Just as in C, the DPL standard library comes with it's own malloc and free,
as well as a few other useful fonctions to manipulate the heap effectively.
It may come to the attention of DPL users that there is no way of
procedurally generating arrays. Something like [0] * 8 generating an array of 0s
of size 8. The reason is simple: array literals are on the stack, and stack-based
structures must have a known size at compile time.
Instead, in order to generate structures whose size may be unknown at compile time, the heap is made available by the standard library.
#include <std>
let arr: array[int] = std::mem::malloc(10); // This returns an array[int] of the requested size
// ... do stuff with arr
std::mem::free(arr); // Free the memory once it is no longer needed
There are a few things to note:
- The signature of malloc is
malloc(size: int): array[int]. You may then cast thearray[int]you get to whatever type you desire. - The values in the array returned by malloc are uninitialized and may contain
garbage. See
std::mem::callocorstd::mem::arrsetto initialize the memory. - The argument is NOT a number of bytes, but a number of dwords, as every type in DPL takes one dword.

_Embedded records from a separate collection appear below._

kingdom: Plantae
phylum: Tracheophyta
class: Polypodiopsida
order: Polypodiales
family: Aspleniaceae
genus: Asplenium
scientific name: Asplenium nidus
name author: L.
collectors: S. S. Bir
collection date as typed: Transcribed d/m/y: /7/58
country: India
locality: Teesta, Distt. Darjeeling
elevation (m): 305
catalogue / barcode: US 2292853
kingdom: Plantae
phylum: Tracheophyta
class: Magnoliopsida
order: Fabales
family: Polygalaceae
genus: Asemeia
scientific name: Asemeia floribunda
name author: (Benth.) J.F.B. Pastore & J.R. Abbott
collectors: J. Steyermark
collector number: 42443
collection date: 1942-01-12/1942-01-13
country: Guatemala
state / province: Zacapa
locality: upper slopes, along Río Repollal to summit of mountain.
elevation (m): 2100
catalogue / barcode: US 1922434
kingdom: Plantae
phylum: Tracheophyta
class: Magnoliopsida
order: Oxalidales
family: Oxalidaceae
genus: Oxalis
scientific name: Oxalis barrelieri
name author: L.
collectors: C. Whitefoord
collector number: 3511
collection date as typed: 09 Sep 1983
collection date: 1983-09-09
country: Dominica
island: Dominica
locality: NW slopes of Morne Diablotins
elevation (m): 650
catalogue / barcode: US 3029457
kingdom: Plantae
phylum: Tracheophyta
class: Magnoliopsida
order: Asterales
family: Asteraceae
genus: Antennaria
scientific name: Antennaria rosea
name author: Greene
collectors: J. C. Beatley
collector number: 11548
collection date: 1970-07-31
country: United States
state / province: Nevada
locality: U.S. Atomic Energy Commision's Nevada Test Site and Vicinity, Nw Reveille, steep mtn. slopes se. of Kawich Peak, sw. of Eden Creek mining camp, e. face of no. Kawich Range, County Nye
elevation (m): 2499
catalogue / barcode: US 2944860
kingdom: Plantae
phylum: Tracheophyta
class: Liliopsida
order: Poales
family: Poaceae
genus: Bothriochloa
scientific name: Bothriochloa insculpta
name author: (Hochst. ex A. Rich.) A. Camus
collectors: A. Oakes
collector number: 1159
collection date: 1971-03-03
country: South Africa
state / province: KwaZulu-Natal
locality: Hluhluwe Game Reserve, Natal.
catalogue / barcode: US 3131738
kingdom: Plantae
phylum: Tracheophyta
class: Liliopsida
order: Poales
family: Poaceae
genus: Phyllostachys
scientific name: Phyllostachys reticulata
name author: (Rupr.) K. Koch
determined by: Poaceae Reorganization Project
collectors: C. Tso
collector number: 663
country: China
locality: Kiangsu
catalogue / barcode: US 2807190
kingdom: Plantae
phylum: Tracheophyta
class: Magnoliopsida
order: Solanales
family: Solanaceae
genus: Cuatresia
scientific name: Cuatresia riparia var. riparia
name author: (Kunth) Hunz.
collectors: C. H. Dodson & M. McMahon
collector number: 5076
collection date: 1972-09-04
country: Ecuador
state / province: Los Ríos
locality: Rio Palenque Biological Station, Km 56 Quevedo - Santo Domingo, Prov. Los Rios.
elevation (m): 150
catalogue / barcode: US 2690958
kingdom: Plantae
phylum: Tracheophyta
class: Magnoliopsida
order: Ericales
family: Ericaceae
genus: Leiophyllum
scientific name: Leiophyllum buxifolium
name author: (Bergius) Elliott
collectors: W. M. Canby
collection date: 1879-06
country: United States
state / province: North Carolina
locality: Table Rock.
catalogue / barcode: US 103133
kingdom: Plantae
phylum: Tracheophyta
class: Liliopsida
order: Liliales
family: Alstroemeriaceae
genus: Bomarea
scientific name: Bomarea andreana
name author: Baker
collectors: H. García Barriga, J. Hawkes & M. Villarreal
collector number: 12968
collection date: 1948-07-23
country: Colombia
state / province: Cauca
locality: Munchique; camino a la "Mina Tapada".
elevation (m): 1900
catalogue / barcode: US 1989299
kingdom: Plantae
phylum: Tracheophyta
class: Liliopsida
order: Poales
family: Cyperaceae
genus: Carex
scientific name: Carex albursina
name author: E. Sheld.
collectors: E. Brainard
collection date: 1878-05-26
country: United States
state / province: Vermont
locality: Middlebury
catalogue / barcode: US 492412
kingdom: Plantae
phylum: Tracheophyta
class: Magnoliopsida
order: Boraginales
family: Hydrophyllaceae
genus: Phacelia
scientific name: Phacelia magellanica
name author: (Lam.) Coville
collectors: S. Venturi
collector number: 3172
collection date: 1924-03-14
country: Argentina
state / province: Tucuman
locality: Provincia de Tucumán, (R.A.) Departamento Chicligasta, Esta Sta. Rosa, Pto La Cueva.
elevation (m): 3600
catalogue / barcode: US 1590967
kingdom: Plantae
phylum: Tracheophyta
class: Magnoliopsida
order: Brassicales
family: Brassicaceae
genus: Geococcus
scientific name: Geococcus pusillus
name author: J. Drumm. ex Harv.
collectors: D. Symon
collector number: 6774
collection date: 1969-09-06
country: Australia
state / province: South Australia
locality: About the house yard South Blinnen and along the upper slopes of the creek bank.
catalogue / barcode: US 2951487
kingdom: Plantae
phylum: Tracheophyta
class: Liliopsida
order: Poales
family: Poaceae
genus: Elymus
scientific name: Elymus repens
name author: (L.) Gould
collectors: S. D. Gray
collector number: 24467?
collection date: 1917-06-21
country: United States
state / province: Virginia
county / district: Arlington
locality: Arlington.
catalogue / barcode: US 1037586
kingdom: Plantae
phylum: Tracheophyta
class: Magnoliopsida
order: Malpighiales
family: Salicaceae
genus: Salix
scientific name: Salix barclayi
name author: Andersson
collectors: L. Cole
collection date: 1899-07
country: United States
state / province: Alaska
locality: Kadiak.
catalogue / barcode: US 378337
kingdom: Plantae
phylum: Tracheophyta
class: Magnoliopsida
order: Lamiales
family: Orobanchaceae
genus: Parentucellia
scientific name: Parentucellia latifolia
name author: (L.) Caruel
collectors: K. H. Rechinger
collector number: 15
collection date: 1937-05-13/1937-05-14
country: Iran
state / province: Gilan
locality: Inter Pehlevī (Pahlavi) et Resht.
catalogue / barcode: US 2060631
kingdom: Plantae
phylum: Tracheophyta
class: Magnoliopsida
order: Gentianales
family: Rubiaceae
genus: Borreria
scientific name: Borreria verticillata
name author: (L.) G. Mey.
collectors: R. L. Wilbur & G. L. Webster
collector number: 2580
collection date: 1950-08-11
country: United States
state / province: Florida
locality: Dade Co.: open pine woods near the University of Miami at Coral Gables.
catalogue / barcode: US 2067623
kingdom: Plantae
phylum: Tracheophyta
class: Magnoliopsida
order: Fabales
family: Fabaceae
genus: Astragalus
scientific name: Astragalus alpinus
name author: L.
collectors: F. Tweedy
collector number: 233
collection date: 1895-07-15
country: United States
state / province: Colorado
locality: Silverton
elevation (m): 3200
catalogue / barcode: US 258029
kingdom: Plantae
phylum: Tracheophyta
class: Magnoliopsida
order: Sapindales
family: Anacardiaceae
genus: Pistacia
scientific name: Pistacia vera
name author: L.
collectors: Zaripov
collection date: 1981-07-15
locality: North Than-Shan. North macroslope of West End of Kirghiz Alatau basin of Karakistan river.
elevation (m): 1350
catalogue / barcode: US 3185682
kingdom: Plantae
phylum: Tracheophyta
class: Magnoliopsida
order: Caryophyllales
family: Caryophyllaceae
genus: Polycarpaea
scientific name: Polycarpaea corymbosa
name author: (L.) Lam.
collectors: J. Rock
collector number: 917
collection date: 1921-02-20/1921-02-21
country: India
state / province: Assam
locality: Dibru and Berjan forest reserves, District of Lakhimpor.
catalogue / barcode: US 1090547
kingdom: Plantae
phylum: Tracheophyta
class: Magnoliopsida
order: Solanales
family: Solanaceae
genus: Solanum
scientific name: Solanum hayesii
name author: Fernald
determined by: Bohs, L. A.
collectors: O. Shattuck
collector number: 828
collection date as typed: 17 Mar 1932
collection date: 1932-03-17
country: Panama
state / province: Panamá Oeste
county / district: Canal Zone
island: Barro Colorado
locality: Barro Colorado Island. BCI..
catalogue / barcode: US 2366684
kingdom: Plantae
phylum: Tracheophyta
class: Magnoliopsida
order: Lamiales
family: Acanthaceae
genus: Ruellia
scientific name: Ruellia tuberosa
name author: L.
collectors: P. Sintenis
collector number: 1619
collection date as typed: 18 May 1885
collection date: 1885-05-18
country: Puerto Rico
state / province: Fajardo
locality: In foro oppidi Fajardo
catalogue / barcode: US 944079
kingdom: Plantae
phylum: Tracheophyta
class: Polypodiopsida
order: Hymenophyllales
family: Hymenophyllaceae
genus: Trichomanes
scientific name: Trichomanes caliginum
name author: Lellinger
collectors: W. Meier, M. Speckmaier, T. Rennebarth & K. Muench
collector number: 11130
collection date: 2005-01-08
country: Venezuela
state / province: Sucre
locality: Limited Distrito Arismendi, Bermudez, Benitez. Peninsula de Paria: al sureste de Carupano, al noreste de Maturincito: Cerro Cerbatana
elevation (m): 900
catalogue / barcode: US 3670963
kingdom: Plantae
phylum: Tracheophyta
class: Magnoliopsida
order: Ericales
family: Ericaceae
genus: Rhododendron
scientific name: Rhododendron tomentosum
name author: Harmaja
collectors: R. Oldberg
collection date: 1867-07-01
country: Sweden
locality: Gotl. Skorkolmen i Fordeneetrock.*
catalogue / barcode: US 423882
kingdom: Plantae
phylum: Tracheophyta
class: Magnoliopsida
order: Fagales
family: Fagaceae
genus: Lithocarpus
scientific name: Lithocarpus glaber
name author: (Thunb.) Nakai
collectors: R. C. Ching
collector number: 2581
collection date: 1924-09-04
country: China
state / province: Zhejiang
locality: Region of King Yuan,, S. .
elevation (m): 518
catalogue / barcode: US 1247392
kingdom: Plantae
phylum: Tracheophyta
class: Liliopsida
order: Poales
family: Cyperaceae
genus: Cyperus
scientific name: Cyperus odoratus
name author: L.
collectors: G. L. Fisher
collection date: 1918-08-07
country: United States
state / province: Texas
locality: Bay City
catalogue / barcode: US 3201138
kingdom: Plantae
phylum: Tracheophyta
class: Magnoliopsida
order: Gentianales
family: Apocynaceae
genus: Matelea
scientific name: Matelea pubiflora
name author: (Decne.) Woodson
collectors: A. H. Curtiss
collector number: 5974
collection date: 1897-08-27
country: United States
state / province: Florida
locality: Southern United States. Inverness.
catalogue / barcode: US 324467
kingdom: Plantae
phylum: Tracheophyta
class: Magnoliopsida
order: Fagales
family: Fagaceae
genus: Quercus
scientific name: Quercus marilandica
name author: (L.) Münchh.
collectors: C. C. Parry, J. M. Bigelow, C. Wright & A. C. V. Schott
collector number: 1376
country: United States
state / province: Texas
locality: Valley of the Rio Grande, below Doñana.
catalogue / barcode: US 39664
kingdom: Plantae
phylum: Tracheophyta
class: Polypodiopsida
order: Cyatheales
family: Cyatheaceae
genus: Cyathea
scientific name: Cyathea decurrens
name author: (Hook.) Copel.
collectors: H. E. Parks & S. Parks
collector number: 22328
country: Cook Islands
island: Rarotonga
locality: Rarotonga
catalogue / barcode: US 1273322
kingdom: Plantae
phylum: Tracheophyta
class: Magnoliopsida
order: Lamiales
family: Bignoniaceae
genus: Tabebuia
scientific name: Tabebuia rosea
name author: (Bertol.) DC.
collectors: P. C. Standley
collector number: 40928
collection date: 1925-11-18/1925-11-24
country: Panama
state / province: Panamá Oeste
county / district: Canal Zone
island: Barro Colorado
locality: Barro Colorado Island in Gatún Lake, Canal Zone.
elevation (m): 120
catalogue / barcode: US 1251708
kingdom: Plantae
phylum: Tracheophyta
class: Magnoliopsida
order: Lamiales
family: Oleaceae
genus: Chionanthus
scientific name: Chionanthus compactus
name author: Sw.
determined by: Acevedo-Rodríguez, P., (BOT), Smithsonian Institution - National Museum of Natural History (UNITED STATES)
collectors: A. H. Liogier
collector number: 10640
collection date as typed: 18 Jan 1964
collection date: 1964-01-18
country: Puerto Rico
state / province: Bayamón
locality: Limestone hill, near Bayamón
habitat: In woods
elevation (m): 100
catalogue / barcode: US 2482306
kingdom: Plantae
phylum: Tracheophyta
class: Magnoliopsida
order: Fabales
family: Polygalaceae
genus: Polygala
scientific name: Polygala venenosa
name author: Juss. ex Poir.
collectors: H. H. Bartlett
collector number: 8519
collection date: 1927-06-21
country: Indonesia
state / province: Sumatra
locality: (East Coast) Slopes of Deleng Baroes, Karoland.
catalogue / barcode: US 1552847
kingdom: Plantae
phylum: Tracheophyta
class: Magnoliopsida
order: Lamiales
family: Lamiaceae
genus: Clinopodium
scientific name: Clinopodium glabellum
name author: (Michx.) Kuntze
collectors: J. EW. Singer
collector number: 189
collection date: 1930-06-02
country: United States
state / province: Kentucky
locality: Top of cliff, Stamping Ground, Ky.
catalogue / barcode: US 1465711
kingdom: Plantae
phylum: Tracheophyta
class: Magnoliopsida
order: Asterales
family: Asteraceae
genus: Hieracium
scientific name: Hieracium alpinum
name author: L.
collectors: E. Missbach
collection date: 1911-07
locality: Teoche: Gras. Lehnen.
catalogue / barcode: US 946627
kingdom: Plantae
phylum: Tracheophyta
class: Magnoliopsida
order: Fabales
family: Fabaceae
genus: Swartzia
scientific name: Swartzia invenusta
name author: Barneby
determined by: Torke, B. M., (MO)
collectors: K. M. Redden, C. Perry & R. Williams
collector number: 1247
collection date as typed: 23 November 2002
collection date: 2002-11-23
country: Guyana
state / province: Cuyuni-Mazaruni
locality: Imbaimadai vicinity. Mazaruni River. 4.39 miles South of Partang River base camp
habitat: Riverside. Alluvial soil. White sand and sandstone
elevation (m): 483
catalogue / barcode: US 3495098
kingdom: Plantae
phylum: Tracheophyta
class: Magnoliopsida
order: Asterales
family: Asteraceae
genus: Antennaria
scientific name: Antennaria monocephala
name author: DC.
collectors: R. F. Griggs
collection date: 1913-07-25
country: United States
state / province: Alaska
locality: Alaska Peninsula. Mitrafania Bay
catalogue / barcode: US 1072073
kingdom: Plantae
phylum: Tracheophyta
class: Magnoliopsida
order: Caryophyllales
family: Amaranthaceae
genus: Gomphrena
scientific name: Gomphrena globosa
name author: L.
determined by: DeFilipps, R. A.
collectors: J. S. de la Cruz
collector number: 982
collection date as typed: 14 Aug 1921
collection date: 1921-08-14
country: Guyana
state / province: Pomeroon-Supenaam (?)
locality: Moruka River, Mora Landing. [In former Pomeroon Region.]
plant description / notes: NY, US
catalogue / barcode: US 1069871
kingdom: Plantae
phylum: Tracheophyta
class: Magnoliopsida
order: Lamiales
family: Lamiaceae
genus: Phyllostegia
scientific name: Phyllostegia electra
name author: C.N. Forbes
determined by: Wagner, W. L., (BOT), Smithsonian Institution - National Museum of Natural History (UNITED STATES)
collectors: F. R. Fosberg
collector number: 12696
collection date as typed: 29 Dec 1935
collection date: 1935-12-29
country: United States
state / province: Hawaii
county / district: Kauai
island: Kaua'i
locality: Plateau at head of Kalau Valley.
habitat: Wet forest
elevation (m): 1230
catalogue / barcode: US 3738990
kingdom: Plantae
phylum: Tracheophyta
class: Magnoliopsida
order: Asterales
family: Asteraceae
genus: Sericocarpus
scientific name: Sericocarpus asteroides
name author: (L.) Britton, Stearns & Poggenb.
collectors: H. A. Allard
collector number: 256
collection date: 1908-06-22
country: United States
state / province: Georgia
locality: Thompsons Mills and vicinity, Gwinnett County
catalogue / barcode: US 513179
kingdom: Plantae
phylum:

Once you are done using the memory, you should free it so that it may be recycled. Keep in mind: there is no garbage collector in DPL.
Other useful methods include the following
#include <std>
// This returns an array[int] of the requested size
let arr: array[int] = std::mem::malloc(10);
// Same as malloc, but initializes all the values in the array to 0
let arr2: array[int] = std::mem::calloc(10);
// Copies the values in arr to a new block of memory of the specified size and
// frees the old block. If The new size is less than the old, the memory block will be truncated.
let arr: array[int] = std::mem::realloc(arr, 15);
// Set all the values in arr to 1. Note that the function signature is arrset:<T>(arr: array[T], value: T): T
std::mem::arrset:<int>(arr, 1);
// Free the memory once it is no longer needed
std::mem::free(arr);
// Return the number of times malloc has been called in total
std::mem::malloc_call_count();
// Print the heap layout, for debugging purposes
std::mem::print_heap_layout();
The type system in DPL can be quite strict, but that is a problem if you want to create generic functions or structures. For example, it would be terrible having to write two different implementations for a linked list of ints and a linked list of floats. This is where generics come in handy.
fn return2:<T, U, V, W>(i: T, j: U, k: V, l: W): T {
let tmp: T = i;
let tmp2: U = tmp + j;
let tmp3: V = tmp2 + k;
let tmp4: W = tmp3 + l;
return tmp4;
}
fn main(): int {
return return2:<int, int, int, int>(2, 3, 4, 5);
}
struct S:<T> {
first_attribute: int;
second_attribute: T;
third_attribute: char;
fourth_attribute: T;
}
fn main(): int {
let a: S:<int> = S:<int>{ 1, 2, 'a', 3 };
let b: S:<float> = S:<float>{ 1, 2.0, 'b', 3.0 };
return a.second_attribute + a.fourth_attribute + a.first_attribute;
}
Generics can be used in functions or structs. Each one can have arbitrarily
many generics defined by writing :<> after the name of the function or struct.
These generics can then be used in the struct/function body, arguments and return types.
To use a generic function or struct, you bind a concrete type to each generic. This concrete type will then substitute the generic in all the function/struct, allowing you to only write a single function or struct for different types.